Iceland is known for its ever-changing weather. Despite this, seasons can still be defined. Now let’s look further into the matter.
Iceland is a Nordic country located in the North Atlantic Ocean. The nation has become a highly demanded tourist destination in the last decade. The rest of the world is now aware of the stunning landscapes, fiery volcanos, and massive glaciers. Not to mention all the activities available for any traveler in this magical land. It is clear to most of us that Iceland is astonishing but to have this incredible beauty, we need certain circumstances. Probably the most important one is the Icelandic climate.
Climate conditions will affect every single aspect of your vacation, both positively and negatively. It is then essential to know what to expect in each season: average temperature, daylight hours, and precipitation. We should not forget the fact that Iceland is located close to the arctic circle. That is a hint of what the Icelandic weather is like. The island is so far up north that it can get frigid here and what we Icelanders call summer season might not be what you have in mind. Is that a bad thing? Of course not! This type of weather creates the perfect conditions to enjoy sceneries barely available nowhere else on the planet earth. That is reason enough to plan a road trip of a lifetime to Iceland.
I dare to say that in Iceland we only have two seasons: summer and winter, then we got the in-between. Which people usually call Fall or spring. Each season has its unique charm, advantages, and disadvantages. Generally speaking, the climate in Iceland is rainy, windy and very changeable. So do expect any of these elements to happen on any season. Now let’s look further into the matter:
The warmest season officially starts in June. Everything is in blossom, and the typical green pastures of Iceland are at its best! The highest temperature is approximately 11º degrees Celsius (51 F). Ok, I know what you are thinking “That’s not summer!”. Well, for the Icelandic standards, it is. Sometimes we have heat waves in the island so temperatures can be as high as 20 degrees Celsius (68 F). That feels like heaven!
During the summer months, we have something you might not have heard of: the midnight sun. Due to Iceland’s location close to the north pole, the sun lights strike the surface differently compared to other latitudes. We then have 24h summer day, literally. The sun does not set so at midnight you still have daylight. It is not as bright as it would be at 15:00, but it is light enough to do any activity in the outdoors. Never-ending days can affect your circadian rhythm so be sure to bring a high-quality eye mask to sleep deeply.
That might be a surprise to many: The Icelandic winters are not as cold as they should be. They are very mild. If you live in areas like Canada, the North of the USA or Northern Europe, you probably have harsher winters in your homeland. The average temperature of the winter is just above freezing: 2.2º Celsius (35 F) Unexpected, right?
The reason for this can be found in the Gulf Stream. That ocean current brings warm water from the Gulf of Mexico all the way to the coasts of Iceland. Though the temperatures are mild, the weather is still very changeable, and you need to pay attention to the wind. Wind blowing can make the air feel cooler, so the wind chill factor is usually different from the real temperature. And in Iceland wind can get very tough all year long but it is even tougher in winter. Precipitation comes in the form of snow, so activities such as snowmobiling or skiing are great at this time of the year.

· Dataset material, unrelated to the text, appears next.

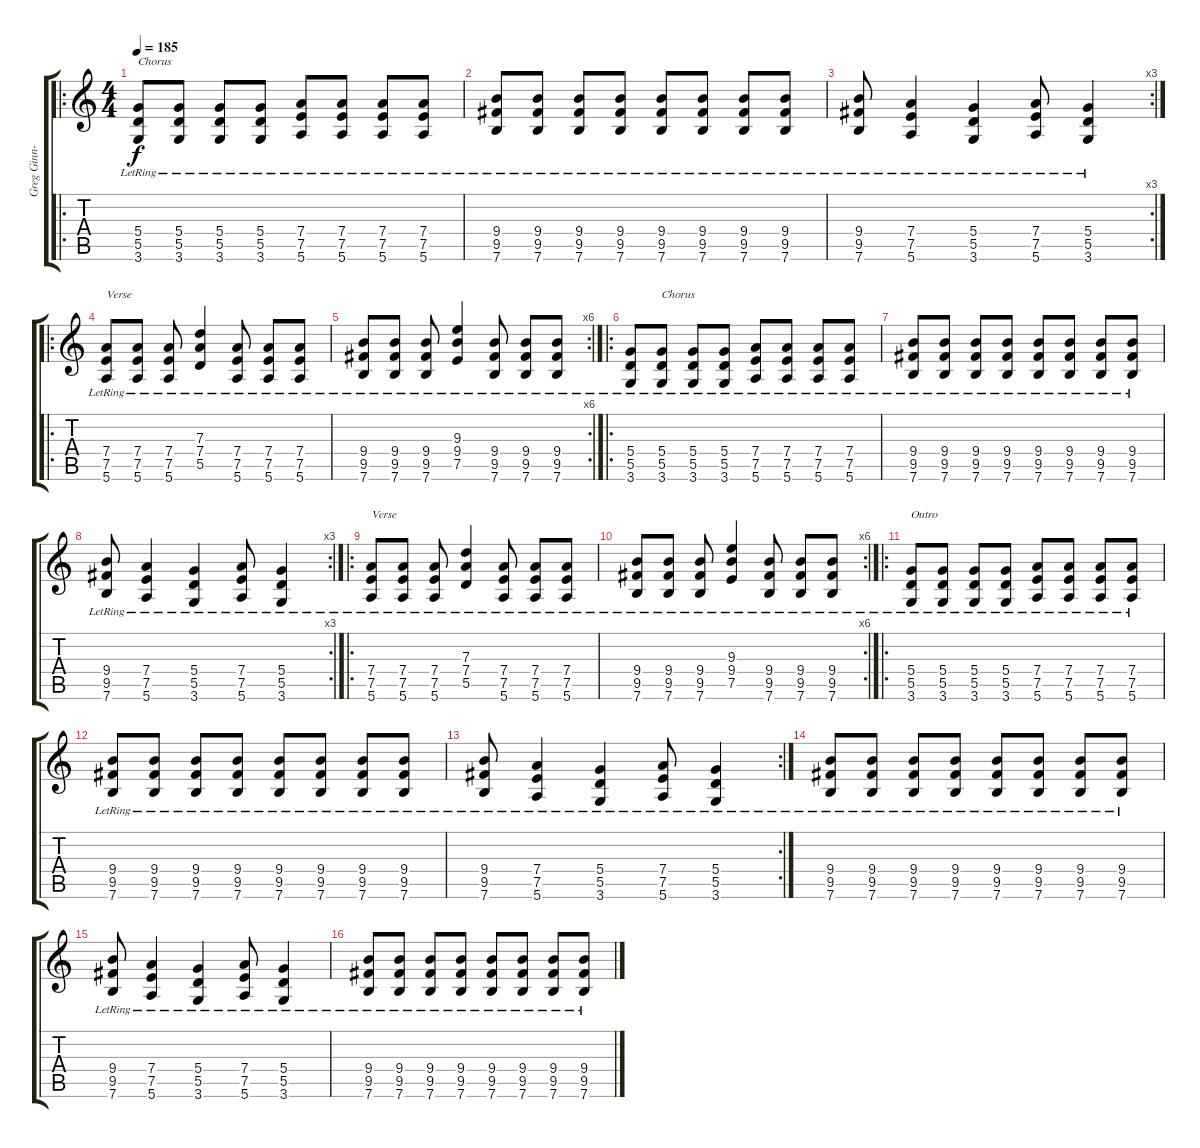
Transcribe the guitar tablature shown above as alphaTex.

Probably the coolest thing of the winter season (no pun intended) in the Northern Lights. We no longer have endless days like in summer. Days are shorter and darker, but that is precisely what the Aurora borealis need: Darkness. When the skies are clear, dark and there is solar activity, this magnificent mother nature’s show comes alive. Northern lights only appear in certain regions around the globe, and of them is Iceland. The downside? F-Roads are not open during the wintertime. So make sure your itinerary does not include any of these roads are they are impassable.
It is a mix of these two seasons. Springtime has longer days as the summer comes closer and the temperature in Iceland slowly raises. On the other hand, fall gradually has shorter days the closer it is to the winter and temperatures drop. Do expect wind and rain in both seasons too. The landscape also changes. In spring the flowers blossom and the land become greener. During the fall, the beautiful red, orange, and brown leaves are predominant in the countryside.
Regardless of the season, you come to Iceland; it is crucial to check the weather forecast daily. Northern Iceland and Southern Iceland are also somewhat different when it comes to climate. The northern region has a harsher, colder climate. This area is where we got the coldest temperature recorded in the country. On the other hand, the Southern part has milder conditions. The country is full of marvelous views all year long. There is not a “better time to visit Iceland” the best season is the one that offers what you are looking for.